Board member Edmonia Yates takes a similar position, saying she would oppose any blanket waiver covering every one of the state's school districts.

"If I had to lobby, I'd be on the other side," she said. "We'd increase the number of school days for students."

But Allison Cole, the board's sole student member, said that at a certain point the board should grant waivers.

"Ten to 15 days beyond mid-June, you lose students and their desire to be in school," she said, adding that the board should consider waiving the 180-day requirement for all school systems.

The debate comes almost a year after the board reluctantly granted waivers to six school districts, after last year's March blizzard pushed many school districts over their allotted number of snow days.

Dr. Grasmick has taken a tough stance this year, noting that there is no provision in state law for waiving the 180-day school year for every district.

"We have to place the highest priority on instructional time since we only require 180 days of school each year," she said yesterday.

In a meeting with local superintendents last week, Dr. Grasmick warned that they would find it difficult to receive waivers.

Already, some have scheduled makeup days during spring break, and in Carroll and Prince George's counties, students will attend school on Presidents Day, which had been scheduled as a holiday.

"I'm not going to even consider asking for a waiver until I see what happens during the course of February and March," said Carroll County School Superintendent R. Edward Shilling.

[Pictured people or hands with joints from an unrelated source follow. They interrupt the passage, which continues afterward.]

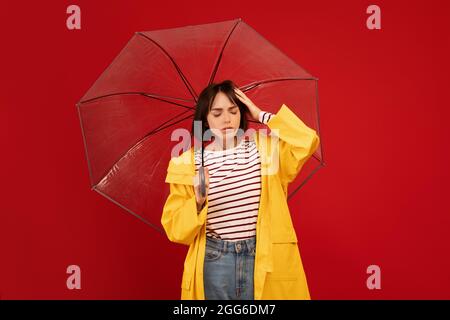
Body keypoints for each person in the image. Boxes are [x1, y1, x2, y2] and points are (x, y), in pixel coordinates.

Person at [161, 80, 320, 300]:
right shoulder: (187, 163)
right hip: (215, 261)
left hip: (262, 256)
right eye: (216, 113)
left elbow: (307, 140)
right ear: (205, 120)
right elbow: (176, 230)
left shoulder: (264, 147)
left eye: (233, 111)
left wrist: (262, 115)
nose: (226, 119)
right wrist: (197, 201)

As of yesterday, Carroll schools had been closed nine days for bad weather. Three makeup days were built into the calendar, and students will make up other days by shortening spring break and sacrificing a professional day.

In other school districts as of yesterday:

* Baltimore students had lost seven days, although school officials had designated two days in this year's school calendar as snow days.

The school board recently approved an extension of the school year from June 10 to June 15 to make up three of the lost days, and now will have to tack on two additional days, said Nat Harrington, school spokesman.

Superintendent Walter G. Amprey said the city school system had no intention of seeking a state waiver but that could change if the deep freeze continues.

* Howard County students had lost seven days to bad weather, four more than the school system had reserved as snow days.

Earlier this week, Superintendent Michael E. Hickey warned parents that snow days would be made up at the end of the year. The last day had been scheduled for June 9, but was certain to be extended, he said.

* Harford County students had lost 11 days, the most to weather closings in the metropolitan area.

"It looks like June 13 would be the makeup day," said Albert F. Seymour, deputy superintendent of schools.

Four days had been set aside in the school calendar this year for inclement conditions.

Students will go to school Feb. 21 and 22, March 31, April 5 and June 10 to make up some of the lost days.

* Baltimore County had been out eight days as of yesterday, but had scheduled only two "snow days."

One day will be made up Friday, Feb. 18, which was to be the first day of a four-day Presidents Day holiday, although schools still will be closed Monday, Feb. 21, the federal holiday.

Four additional days will be made up during spring break, which had been scheduled to take place from March 28 through March 31. Schools will be closed Good Friday, April 1, and Easter Monday, April 4.

Additional days will be tacked on to the end of the year, which was to have ended June 17, said Superintendent Stuart Berger.

But Dr. Berger said several weeks ago that he was reluctant to ask for a waiver so early in the year, before the inclement weather is over and when there is time to make up some of the days.

* Anne Arundel schools had lost seven days, three more than the number school officials had built in to the school calendar.